At 3:16 p.m., a deafening sigh was heard across the country as the nation grappled with the daunting cascade of syllables, whose unfamiliar letter-upon-letter structure stretched on for an endless 500 words. Children wailed for the attention of their bewildered parents, businesses were shuttered, and local governments ground to a halt as Americans scanned the text in vain for a web link to click on.

Sources also reported a 450 percent rise in temple rubbing and under-the-breath cursing around this time.

"It demands so much of my time and concentration," said Chicago resident Dale Huza, who was confronted by the confusing mound of words early Monday afternoon. "This large block of text, it expects me to figure everything out on my own, and I hate it."

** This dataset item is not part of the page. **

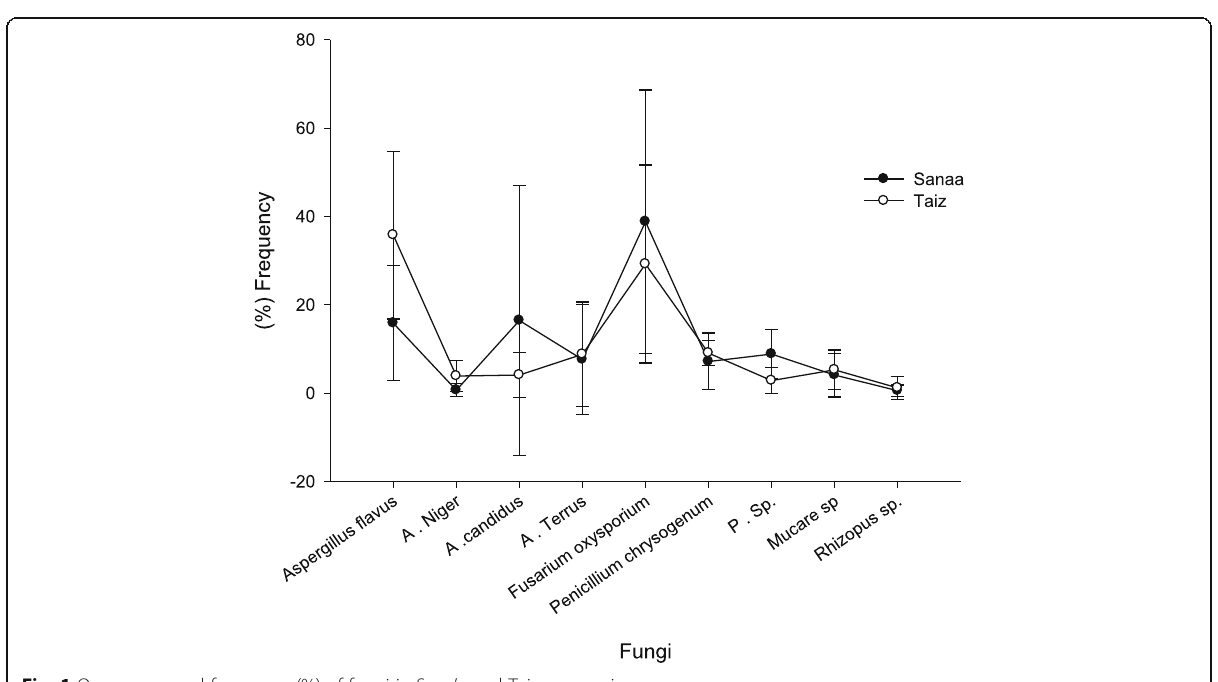
Fig. 1 Occurrence and frequency (%) of fungi in Sana ’ a and Taiz companies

"I've never seen anything like it," said Mark Shelton, a high school teacher from St. Paul, MN who stared blankly at the page in front of him for several minutes before finally holding it up to his ear. "What does it want from us?"

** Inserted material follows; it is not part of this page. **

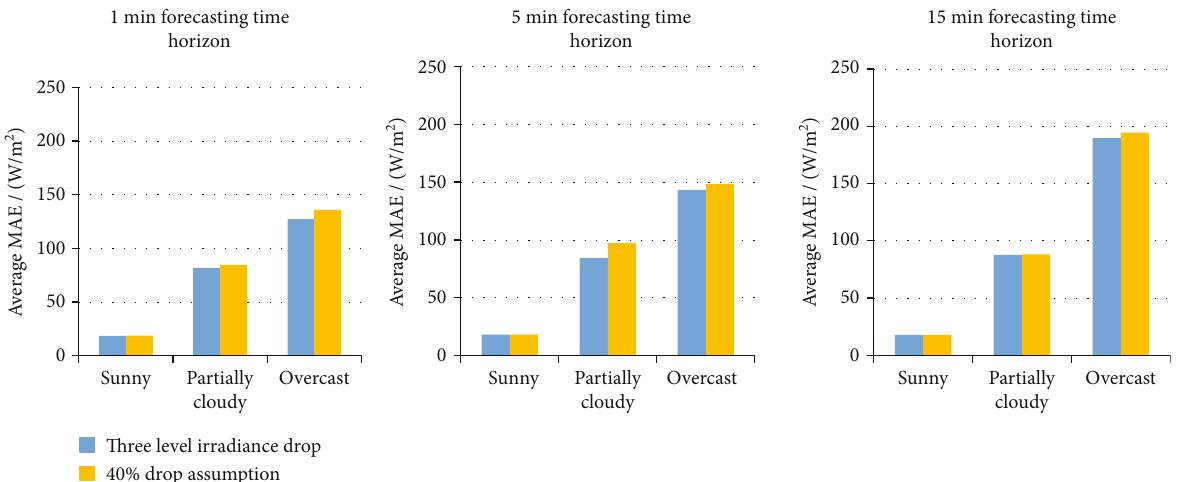
Figure 18: Comparison of MAEs obtained for the three-level cloud categorization and with a single drop level assumption (40%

As the public grows more desperate, scholars are working to randomly italicize different sections of the text, hoping the italics will land on the important parts and allow everyone to go on with their day. For now, though, millions of panicked and exhausted Americans continue to repetitively search the single column of print from top to bottom and right to left, looking for even the slightest semblance of meaning or perhaps a blurb.

Some have speculated that the never-ending flood of sentences may be a news article, medical study, urgent product recall notice, letter, user agreement, or even a binding contract of some kind. But until the news does a segment in which they take sections of the text and read them aloud in a slow, calm voice while highlighting those same words on the screen, no one can say for sure.

There are some, however, who remain unfazed by the virtual hailstorm of alternating consonants and vowels, and are determined to ignore it.

"I'm sure if it's important enough, they'll let us know some other way," Detroit local Janet Landsman said. "After all, it can't be that serious. If there were anything worthwhile buried deep in that block of impenetrable English, it would at least have an accompanying photo of a celebrity or a large humorous title containing a pop culture reference."

Added Landsman, "Whatever it is, I'm pretty sure it doesn't even have a point."

Incidentally, you'll have noticed this post represents, in many ways, itself a Large Block of Uninterrupted Text. Hohohohoho. How apt. How bloody apt. How bloody fucking apt. Hohohohoho.